To be done:
a – Transcribe the forum thread on compressed PowerPC opcodes between "I'm not sure" and "from comment #9)", inclusive.
b – In three sentences, summarize the forum thread on compressed PowerPC opcodes.
c – Carry the forum thread on compressed PowerPC opcodes forward from its last sentence.

Reading text:
• • • • • • •

A more dynamic alternative would add a disassembler option or environment variable or whatever, handled in powerpc_init_dialect, enabling a file name to be specified that contains opcodes to regard as compressed (subject to the same constraints)

I'm not sure the latter effort is worth the additional convenience (if any) it would provide.  WDYT?

As for the extra constraints for insns to fit, that's where I haven't quite grasped what's proposed yet to be able to generalize the transformations and limits from 32-bit to 16- (and/or 10-?) bit opcodes, if there is a general rule at all.  I'm still trying to get acquainted with the preexisting opcode formats of PowerISA (do we have a PDF for 3.1? the official site insists that I bring down my Javascript firewalls against web blobs to download it, and I'd rather not) to be better able to make sense of https://libre-soc.org/openpower/sv/16_bit_compressed/ (that I see has changed since I first went through it; moving target much? :-)

(In reply to Alexandre Oliva from comment #9)
> FTR, information extracted from gcc's gcc/config/rs6000/rs6000.h about fixed
> registers (assigned to special purposes) and register allocation order:
> 
> Special-purpose registers on ppc are:
> 
> r0: constant zero/throw-away
> r1: stack pointer
> r2: thread-local storage pointer in 32-bit mode
> r2: non-minimal TOC register
> r10: EH return stack adjust register
> r11: static chain pointer
> r13: thread-local storage pointer in 64-bit mode
> r30: minimal-TOC/-fPIC/-fpic base register
> r31: frame pointer

ah! that's what i thought was SP. excellent.  so we need to find out what the range is on the immediate, for this one.  it's used a *lot*, same as SP.

• • • • • • •

Stored data:
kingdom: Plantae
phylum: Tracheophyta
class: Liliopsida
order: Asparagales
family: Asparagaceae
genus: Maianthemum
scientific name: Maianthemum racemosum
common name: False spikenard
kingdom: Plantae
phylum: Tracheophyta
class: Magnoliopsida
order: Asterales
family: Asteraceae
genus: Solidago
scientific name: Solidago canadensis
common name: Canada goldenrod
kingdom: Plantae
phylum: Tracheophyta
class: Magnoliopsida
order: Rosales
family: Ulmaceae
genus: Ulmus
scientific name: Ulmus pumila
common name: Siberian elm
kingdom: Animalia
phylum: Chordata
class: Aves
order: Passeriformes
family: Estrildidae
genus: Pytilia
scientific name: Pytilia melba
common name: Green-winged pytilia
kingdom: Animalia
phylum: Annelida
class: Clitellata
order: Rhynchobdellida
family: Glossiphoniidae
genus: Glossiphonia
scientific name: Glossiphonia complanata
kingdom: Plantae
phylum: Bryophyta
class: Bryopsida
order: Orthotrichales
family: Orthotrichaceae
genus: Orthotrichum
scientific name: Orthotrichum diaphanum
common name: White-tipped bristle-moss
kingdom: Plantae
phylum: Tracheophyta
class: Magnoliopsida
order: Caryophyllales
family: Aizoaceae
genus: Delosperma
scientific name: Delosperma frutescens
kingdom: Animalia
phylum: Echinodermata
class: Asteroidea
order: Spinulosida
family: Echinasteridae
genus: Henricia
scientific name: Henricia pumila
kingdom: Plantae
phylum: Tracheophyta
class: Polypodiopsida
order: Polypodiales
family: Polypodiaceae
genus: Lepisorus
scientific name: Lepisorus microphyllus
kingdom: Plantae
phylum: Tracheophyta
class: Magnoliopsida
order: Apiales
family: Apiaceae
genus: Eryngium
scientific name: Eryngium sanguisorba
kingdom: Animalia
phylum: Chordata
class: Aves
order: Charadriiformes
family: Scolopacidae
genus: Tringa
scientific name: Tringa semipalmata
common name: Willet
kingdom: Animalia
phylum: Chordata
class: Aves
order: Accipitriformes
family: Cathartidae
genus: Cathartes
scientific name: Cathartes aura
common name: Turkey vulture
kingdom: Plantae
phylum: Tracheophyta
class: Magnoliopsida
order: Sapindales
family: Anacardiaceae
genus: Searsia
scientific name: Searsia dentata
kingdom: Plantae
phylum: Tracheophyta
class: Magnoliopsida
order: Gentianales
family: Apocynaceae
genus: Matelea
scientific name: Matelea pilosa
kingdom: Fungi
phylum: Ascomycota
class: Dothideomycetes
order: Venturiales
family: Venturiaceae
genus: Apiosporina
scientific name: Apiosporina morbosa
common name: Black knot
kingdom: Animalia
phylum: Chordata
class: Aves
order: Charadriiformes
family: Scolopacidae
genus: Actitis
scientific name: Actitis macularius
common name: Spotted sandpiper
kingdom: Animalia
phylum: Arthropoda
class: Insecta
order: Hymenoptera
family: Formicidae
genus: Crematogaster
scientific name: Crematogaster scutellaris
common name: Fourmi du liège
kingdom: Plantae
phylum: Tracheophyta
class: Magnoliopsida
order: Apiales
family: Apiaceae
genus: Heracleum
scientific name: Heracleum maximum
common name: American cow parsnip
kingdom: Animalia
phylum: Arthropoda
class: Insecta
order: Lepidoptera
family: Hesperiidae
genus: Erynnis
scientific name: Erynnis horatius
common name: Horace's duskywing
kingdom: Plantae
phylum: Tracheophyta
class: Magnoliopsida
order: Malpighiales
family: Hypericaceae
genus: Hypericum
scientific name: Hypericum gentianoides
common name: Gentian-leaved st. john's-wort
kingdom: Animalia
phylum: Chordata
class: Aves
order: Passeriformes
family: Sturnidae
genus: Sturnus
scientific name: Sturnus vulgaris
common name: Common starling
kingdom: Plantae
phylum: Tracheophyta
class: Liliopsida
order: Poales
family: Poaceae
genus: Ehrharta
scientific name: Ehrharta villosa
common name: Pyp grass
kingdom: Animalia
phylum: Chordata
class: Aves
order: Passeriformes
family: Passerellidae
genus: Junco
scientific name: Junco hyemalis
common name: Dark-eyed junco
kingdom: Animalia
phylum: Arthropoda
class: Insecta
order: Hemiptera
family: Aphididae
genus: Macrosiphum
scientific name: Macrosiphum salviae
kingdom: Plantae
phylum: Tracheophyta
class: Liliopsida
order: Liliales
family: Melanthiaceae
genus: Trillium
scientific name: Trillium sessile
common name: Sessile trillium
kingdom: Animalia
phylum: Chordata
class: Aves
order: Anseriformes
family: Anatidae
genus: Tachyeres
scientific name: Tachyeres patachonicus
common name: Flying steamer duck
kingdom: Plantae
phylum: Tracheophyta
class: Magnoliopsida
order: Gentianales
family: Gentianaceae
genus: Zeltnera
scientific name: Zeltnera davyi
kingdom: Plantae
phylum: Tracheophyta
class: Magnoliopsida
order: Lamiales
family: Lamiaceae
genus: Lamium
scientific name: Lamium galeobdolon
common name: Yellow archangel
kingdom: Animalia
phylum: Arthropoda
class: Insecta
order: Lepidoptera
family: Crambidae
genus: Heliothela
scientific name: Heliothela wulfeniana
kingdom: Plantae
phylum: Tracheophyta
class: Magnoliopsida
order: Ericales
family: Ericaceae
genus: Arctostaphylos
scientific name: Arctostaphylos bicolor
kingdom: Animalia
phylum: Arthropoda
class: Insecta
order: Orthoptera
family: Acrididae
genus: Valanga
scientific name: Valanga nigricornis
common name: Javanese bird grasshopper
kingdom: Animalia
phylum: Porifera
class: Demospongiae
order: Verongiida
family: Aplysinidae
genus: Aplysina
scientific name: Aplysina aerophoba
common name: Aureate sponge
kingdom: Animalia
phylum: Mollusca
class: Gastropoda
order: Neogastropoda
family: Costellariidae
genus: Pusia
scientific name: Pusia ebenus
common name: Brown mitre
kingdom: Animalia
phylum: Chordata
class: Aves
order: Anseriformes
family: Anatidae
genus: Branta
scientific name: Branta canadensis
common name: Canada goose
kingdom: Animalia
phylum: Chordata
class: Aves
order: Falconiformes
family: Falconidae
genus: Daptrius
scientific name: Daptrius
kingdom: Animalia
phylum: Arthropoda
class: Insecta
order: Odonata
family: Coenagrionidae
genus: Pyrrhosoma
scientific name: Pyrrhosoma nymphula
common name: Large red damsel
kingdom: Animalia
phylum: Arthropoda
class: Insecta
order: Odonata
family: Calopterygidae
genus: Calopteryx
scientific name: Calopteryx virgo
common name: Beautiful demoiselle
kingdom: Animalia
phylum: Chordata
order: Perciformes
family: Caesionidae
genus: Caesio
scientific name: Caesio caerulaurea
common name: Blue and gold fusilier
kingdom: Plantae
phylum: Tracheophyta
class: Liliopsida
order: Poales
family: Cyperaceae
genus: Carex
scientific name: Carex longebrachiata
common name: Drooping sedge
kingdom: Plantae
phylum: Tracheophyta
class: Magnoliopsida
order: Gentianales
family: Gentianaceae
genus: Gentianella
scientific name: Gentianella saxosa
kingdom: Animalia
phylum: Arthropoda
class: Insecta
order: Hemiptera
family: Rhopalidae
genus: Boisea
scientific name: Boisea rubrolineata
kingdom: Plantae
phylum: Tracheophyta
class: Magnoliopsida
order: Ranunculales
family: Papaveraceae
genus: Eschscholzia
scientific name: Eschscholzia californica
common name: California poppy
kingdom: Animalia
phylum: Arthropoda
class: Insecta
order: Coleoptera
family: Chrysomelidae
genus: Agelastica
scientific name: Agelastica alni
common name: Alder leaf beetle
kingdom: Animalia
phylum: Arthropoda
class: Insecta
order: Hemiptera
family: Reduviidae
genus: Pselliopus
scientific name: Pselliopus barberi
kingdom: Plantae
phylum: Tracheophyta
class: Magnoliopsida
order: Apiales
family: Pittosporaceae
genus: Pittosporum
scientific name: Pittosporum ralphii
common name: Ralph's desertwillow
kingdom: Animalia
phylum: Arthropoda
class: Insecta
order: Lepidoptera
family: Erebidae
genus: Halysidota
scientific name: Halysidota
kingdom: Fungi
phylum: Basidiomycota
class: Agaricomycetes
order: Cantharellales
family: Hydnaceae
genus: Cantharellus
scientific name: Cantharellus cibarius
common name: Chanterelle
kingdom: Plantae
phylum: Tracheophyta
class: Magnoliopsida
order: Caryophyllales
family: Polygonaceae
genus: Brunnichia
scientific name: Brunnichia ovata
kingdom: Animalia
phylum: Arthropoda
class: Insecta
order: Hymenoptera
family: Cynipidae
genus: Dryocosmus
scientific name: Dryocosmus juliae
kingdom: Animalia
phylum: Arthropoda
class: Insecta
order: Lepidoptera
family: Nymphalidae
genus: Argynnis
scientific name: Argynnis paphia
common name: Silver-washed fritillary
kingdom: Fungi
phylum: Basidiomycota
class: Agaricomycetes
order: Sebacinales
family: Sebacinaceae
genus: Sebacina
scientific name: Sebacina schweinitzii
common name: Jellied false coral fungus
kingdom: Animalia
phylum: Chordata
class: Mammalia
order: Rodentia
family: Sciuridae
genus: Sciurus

• • • • • • •

Expected outputs:
a –
I'm not sure the latter effort is worth the additional convenience (if any) it would provide.  WDYT?

As for the extra constraints for insns to fit, that's where I haven't quite grasped what's proposed yet to be able to generalize the transformations and limits from 32-bit to 16- (and/or 10-?) bit opcodes, if there is a general rule at all.  I'm still trying to get acquainted with the preexisting opcode formats of PowerISA (do we have a PDF for 3.1? the official site insists that I bring down my Javascript firewalls against web blobs to download it, and I'd rather not) to be better able to make sense of https://libre-soc.org/openpower/sv/16_bit_compressed/ (that I see has changed since I first went through it; moving target much? :-)

(In reply to Alexandre Oliva from comment #9)

b – One idea is a disassembler option or environment variable, handled in powerpc_init_dialect, that names a file of opcodes to regard as compressed, though the writer doubts the added convenience would justify the effort. The writer has not yet grasped how the constraints for fitting instructions would generalize from 32-bit to 16-bit opcodes and is still learning the existing PowerISA opcode formats. A reply to a quoted list of special-purpose registers from gcc's rs6000.h notes that one of them is what the replier had thought was the stack pointer and says the range of its immediate needs to be found because it is used a lot.

c –
> lr: return address register
> 
> the register allocation order in GCC (i.e., it takes the earliest available
> register that fits the constraints) is:
> 
>    We allocate in the following order:
> 	fp0		(not saved or used for anything)
> 	fp13 - fp2	(not saved; incoming fp arg registers)
> 	fp1		(not saved; return value)
> 	fp31 - fp14	(saved; order given to save least number)

these aren't contiguous, makes deciding the priority for C allocation something of a pain.  hence the reason for seeing actual usage.


> 	r9		(not saved; best for TImode)
> 	r10, r8-r4	(not saved; highest first for less conflict with params)

at least these should be mappable

> 	r3		(not saved; return value register)

and this

(In reply to Alexandre Oliva from comment #10)
> modifying binutils so as to count opcodes that we'd like to compress could
> be done in basically two ways:
> 
> - add to include/opcode/ppc.h:
> #define PPC_OPCODE_COMPRESS 0x800000000000ull
> 
> - in opcodes/ppc-opc.c, mark the opcodes under powerpc_opcodes that are
> candidate for compression with '| PPC_OPCODE_COMPRESS' in FLAGS (the fourth
> column)
> 
> - in opcodes/ppc-dis.c, modify increment_opcode_counter to check for this
> flag, apply any other constraints on the operands, and count the instruction
> as compressed if it fits
> 
> This would require a quick recompilation for every experiment.

and that means if trying to compare those side-by-side it's very challenging.  whereas a bunch of throwaway 50 line external python scripts is trivial to rerun and compare.

> I'm not sure the latter effort is worth the additional convenience (if any)
> it would provide.  WDYT?

50 line python scripts reading stdin piped from objdump raw seems a lot easier.
 
> As for the extra constraints for insns to fit, that's where I haven't quite
> grasped what's proposed yet to be able to generalize the transformations and
> limits from 32-bit to 16- (and/or 10-?) bit opcodes, if there is a general
> rule at all.

OpenPOWER was never designed for dropping 16 bit on top of it.

RISCV RVC was ground-up designed for mixed 16/32.

we need to make some compromises: the 10 bit format makes best use of the remaining bits whilst transitioning to "full" 16 bit mode.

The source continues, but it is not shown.